I have a table containing data with dynamic categories:
+----------+--------------+---------------+---------+
| category | string_value | integer_value | user_id |
+----------+--------------+---------------+---------+
| cat_1 | NULL | 1 | 1 |
| cat_1 | NULL | 3 | 2 |
| cat_2 | foo | NULL | 1 |
| cat_2 | bar | NULL | 2 |
+----------+--------------+---------------+---------+
I need a pivoted version of this table which I use with statement:
select
user_id,
max(case when category == 'cat_1' then integer_value end) as 'cat_1',
max(case when category == 'cat_2' then string_value end) as 'cat_2',
from my_table
group by user_id
This creates results in the following format:
+---------+-------+-------+
| user_id | cat_1 | cat_2 |
+---------+-------+-------+
| 1 | 1 | foo |
| 2 | 3 | bar |
+---------+-------+-------+
This query by itself is performing well also for many categories and table entries (e.g., for 8 categories and 240k entries, it takes around 20ms), but if i wrap this exact query in a select * from <query>, performance drops significantly (to 650ms).
Also, ordering by user_id does not influence the performance significantly, whereas ordering by any other field also causes a performance drop, even if an index of the respective field and user_id exists. I'm guessing that this approach in itself is not feasible for larger tables?
However, I am curious what causes the extra execution time when adding the select * from <query part.
Background: I try to use this query to store dynamic user data, and I'd like to prevent changes to the table structure at runtime (i.e., adding a column). Any alternative would be welcome. I'm using MariaDB 10.5.5, and I need the solution to also work with MySQL 5.7 and SQL Server 2019.
Without surrounding select * from:
+----+-------------+-----------+-------+---------------+------------+---------+-----+--------+---------+----------+------------+-------+
| id | select_type | table | type | possible_keys | key | key_len | ref | rows | r_rows | filtered | r_filtered | Extra |
|----|-------------|-----------|-------|---------------|------------|---------|-----|--------|---------|----------|------------|-------|
| 1 | SIMPLE | user_data | index | | user_index | | 9 | 226067 | 1619.00 | 100.0 | 99.88 | |
+----+-------------+-----------+-------+---------------+------------+---------+-----+--------+---------+----------+------------+-------+
With surrounding select * from:
+----+-------------+------------+-------+---------------+------------+---------+-----+--------+-----------+----------+------------+-------+
| id | select_type | table | type | possible_keys | key | key_len | ref | rows | r_rows | filtered | r_filtered | Extra |
|----|-------------|------------|-------|---------------|------------|---------|-----|--------|-----------|----------|------------|-------|
| 1 | PRIMARY | <derived2> | ALL | | | | | 226067 | 200.00 | 100.0 | 100.0 | |
| 2 | DERIVED | user_data | index | | user_index | 9 | | 226067 | 242418.00 | 100.0 | 100.0 | |
+----+-------------+------------+-------+---------------+------------+---------+-----+--------+-----------+----------+------------+-------+
Here is my speculation on what is happening.

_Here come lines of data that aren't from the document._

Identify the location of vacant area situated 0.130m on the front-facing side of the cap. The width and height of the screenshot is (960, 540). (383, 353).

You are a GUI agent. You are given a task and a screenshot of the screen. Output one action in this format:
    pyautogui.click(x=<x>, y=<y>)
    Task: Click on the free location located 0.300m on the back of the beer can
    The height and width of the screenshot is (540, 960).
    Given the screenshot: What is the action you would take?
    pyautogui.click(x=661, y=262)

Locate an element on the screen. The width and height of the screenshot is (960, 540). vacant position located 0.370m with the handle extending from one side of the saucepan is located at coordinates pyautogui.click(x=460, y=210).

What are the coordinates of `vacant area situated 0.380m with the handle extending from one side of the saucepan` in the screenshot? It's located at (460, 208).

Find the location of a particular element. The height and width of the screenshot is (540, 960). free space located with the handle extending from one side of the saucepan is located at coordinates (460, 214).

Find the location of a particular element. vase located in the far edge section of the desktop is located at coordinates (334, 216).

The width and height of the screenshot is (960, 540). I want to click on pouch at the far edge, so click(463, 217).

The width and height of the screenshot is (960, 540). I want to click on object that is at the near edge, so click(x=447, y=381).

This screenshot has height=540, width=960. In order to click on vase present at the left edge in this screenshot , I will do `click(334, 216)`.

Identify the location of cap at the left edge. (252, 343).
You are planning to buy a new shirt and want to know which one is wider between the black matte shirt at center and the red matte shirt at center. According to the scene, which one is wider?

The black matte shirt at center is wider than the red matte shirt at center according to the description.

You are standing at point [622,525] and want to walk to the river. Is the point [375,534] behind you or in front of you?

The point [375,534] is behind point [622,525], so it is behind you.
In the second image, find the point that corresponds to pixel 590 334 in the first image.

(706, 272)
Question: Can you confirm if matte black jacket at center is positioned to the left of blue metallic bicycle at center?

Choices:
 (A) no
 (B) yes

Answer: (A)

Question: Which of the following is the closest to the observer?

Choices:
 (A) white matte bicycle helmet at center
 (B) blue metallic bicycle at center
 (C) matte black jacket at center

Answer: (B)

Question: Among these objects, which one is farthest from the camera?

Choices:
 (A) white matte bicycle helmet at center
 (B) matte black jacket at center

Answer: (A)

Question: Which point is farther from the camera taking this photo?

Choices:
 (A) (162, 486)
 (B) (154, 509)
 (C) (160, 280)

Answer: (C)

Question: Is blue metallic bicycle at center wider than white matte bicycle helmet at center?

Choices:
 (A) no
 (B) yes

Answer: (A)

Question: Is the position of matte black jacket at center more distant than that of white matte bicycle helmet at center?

You have an index on the underlying table which MariaDB uses for the aggregation. That means that no sorting is done . . . and just by reading the index, it can start returning rows.
This is a very nice feature. But when you just run the query, you are seeing the time to first row.
When you use a derived table, MariaDB must generate all the rows before returning any of them. So, the select * with a subquery is doing much more work.
That is why the second version is slower than the first. I would expect a query that returns many tens of thousands of rows to take more than 20 milliseconds on most machines.